Balloon tells the story of a family living in the countryside. Their life goes on quietly between the games of two boys in the vast meadows and the sheep breeding. The balloon here means not only children’s dreams of their favorite toy – which they replace with their parents’ last ineptly hidden condoms – but also the bubble of local culture, which in collision with the prevailing law and cultural differences (Tibet-China) sooner or later will not be able to withstand the tension and will simply break.

Five Flavours – press materials

The Tibetan creator is looking at the conflict arising from the meeting of customs, beliefs and conservative culture with Chinese one-child policy (which ended only a few years ago and lasted since the late 1970s, i.e. for almost three decades). It turns out that simple life sometimes puts ordinary people before the requirements imposed by both culture and the state that cannot be fulfilled.

################

REQUIRED ACTION 1: In the film description, begin at the words that have "Five Flavours –" and stop after "cannot be fulfilled.". Write that part out again, swapping "state" for "government".
REQUIRED ACTION 2: The film description names what meets Chinese one-child policy and gives rise to conflict. List each of those things.

################

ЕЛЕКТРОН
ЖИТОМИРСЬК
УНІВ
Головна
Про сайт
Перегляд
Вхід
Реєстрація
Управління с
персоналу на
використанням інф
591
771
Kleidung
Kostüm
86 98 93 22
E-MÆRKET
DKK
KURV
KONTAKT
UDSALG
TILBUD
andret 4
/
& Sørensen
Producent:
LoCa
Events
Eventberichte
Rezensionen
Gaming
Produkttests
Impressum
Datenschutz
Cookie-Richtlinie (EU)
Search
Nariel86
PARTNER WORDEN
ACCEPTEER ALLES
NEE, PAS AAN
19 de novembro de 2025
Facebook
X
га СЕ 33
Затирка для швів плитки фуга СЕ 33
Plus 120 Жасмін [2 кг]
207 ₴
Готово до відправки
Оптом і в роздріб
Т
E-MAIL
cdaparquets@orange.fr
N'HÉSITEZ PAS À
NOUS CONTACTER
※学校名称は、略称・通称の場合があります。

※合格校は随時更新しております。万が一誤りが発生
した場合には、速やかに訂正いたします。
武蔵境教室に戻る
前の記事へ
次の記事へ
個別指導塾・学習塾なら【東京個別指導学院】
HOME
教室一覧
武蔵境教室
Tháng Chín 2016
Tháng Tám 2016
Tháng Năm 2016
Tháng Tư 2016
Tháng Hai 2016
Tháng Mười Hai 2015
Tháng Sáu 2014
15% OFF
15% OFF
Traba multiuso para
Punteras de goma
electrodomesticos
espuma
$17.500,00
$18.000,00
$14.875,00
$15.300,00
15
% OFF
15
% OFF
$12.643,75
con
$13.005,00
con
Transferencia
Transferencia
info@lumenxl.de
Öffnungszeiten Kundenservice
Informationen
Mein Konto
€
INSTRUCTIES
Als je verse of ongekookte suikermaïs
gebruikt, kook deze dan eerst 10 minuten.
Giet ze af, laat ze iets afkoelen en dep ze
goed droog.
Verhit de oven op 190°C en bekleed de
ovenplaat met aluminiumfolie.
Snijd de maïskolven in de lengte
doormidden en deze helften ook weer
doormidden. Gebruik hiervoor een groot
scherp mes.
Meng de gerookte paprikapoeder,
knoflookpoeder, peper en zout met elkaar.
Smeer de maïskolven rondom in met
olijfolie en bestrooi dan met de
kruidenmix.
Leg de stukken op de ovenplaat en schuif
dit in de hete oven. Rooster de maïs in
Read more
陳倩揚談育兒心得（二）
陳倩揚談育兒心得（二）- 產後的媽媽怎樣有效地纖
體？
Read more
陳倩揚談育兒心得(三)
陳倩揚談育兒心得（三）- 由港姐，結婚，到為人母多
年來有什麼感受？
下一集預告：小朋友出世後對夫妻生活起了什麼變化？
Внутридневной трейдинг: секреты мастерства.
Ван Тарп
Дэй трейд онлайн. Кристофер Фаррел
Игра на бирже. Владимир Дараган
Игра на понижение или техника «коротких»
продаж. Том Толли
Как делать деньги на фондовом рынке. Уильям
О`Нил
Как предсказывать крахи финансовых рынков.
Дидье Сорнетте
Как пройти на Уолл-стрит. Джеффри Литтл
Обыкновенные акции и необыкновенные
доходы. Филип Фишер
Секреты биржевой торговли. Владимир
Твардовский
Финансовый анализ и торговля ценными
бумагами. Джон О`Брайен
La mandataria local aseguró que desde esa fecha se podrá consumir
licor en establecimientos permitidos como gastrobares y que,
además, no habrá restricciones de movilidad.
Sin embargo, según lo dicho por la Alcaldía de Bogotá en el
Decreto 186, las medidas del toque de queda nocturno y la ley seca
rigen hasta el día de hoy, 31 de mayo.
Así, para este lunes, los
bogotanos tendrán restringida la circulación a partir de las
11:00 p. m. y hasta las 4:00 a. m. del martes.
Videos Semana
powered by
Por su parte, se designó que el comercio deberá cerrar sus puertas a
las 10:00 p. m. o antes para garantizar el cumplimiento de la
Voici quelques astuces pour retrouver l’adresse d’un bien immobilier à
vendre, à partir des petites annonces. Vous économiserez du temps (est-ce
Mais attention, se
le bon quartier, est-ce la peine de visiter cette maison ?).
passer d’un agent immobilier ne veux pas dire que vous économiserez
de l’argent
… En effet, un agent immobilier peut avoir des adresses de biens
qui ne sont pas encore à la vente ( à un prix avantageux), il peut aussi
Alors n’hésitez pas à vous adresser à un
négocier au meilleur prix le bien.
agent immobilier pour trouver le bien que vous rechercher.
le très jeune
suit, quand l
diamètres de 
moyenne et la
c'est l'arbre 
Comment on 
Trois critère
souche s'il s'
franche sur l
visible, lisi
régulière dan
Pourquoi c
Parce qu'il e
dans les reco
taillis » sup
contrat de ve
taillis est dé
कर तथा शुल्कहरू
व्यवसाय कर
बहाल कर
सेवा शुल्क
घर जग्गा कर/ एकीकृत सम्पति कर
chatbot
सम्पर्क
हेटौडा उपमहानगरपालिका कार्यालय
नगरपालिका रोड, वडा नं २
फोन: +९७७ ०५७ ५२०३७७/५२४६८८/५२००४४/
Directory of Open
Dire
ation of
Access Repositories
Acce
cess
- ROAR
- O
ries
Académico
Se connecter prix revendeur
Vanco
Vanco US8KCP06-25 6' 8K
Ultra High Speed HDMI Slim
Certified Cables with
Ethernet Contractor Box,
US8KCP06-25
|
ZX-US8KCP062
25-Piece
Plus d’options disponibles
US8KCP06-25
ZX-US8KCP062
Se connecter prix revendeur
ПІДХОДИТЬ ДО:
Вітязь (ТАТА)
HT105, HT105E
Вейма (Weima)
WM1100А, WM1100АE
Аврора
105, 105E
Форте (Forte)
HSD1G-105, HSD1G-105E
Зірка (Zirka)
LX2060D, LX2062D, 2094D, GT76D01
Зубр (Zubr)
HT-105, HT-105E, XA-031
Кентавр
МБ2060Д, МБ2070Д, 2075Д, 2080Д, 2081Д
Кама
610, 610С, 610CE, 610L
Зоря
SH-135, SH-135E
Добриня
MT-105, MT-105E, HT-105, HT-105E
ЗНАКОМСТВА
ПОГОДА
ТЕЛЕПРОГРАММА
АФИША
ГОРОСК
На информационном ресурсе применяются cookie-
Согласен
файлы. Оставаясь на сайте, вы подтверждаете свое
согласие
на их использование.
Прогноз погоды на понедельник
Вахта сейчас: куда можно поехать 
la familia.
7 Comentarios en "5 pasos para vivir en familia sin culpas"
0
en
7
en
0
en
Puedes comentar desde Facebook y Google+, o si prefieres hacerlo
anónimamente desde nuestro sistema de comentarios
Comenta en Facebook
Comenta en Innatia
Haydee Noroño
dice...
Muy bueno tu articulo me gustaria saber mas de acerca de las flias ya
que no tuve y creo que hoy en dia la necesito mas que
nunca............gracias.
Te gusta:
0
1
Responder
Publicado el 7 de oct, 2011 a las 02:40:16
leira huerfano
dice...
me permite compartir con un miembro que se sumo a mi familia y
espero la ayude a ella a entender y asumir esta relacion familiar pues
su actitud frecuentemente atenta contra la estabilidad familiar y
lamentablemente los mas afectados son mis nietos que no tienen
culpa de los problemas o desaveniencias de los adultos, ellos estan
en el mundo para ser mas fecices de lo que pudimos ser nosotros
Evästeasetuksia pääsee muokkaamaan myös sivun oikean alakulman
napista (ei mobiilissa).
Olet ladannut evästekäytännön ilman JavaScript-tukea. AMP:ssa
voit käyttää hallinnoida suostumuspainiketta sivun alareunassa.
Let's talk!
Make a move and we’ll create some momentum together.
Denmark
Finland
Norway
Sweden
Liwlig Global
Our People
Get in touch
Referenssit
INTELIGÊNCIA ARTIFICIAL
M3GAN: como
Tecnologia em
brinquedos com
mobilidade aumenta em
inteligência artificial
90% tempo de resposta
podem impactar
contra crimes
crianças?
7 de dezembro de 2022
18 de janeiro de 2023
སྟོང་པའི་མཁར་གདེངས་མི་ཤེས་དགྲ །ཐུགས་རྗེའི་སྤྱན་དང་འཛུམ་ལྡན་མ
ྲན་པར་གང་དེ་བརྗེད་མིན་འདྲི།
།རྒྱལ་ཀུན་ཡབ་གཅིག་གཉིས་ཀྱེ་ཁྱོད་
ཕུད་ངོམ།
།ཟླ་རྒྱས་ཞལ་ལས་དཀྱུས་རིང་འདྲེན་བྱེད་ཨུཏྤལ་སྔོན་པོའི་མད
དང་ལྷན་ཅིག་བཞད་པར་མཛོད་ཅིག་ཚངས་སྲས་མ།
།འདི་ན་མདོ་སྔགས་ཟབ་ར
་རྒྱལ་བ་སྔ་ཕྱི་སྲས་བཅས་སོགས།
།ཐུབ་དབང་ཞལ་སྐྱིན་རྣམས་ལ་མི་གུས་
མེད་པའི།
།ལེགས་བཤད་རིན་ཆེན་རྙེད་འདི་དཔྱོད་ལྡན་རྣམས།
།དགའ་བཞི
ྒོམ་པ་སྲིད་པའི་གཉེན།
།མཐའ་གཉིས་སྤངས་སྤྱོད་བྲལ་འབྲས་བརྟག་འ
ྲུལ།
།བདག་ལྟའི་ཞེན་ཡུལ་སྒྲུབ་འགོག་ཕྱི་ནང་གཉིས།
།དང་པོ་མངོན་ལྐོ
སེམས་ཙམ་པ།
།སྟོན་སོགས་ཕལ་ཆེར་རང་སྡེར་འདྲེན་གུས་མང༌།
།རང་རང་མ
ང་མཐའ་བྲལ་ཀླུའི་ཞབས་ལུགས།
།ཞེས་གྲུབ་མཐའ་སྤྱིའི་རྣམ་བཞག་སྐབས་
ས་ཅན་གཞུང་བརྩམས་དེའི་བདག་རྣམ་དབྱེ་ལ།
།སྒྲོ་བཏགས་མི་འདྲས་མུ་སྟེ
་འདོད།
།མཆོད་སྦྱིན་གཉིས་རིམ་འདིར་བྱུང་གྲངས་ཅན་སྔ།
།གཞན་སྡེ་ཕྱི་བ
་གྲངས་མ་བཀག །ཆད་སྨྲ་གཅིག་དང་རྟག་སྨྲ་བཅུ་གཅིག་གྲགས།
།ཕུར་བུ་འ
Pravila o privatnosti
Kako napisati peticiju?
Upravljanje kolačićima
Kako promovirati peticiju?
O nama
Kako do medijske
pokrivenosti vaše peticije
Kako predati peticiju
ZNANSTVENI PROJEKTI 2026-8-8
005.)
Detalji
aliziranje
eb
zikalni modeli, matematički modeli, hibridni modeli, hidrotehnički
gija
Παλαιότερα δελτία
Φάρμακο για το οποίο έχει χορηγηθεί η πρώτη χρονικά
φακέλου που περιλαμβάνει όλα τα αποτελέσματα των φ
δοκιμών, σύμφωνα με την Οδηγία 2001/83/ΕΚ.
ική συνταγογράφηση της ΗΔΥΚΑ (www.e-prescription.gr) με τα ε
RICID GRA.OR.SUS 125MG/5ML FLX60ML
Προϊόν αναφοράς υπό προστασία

################

FINAL ANSWER 1:
Five Flavours – press materials

The Tibetan creator is looking at the conflict arising from the meeting of customs, beliefs and conservative culture with Chinese one-child policy (which ended only a few years ago and lasted since the late 1970s, i.e. for almost three decades). It turns out that simple life sometimes puts ordinary people before the requirements imposed by both culture and the government that cannot be fulfilled.

FINAL ANSWER 2:
- customs
- beliefs
- conservative culture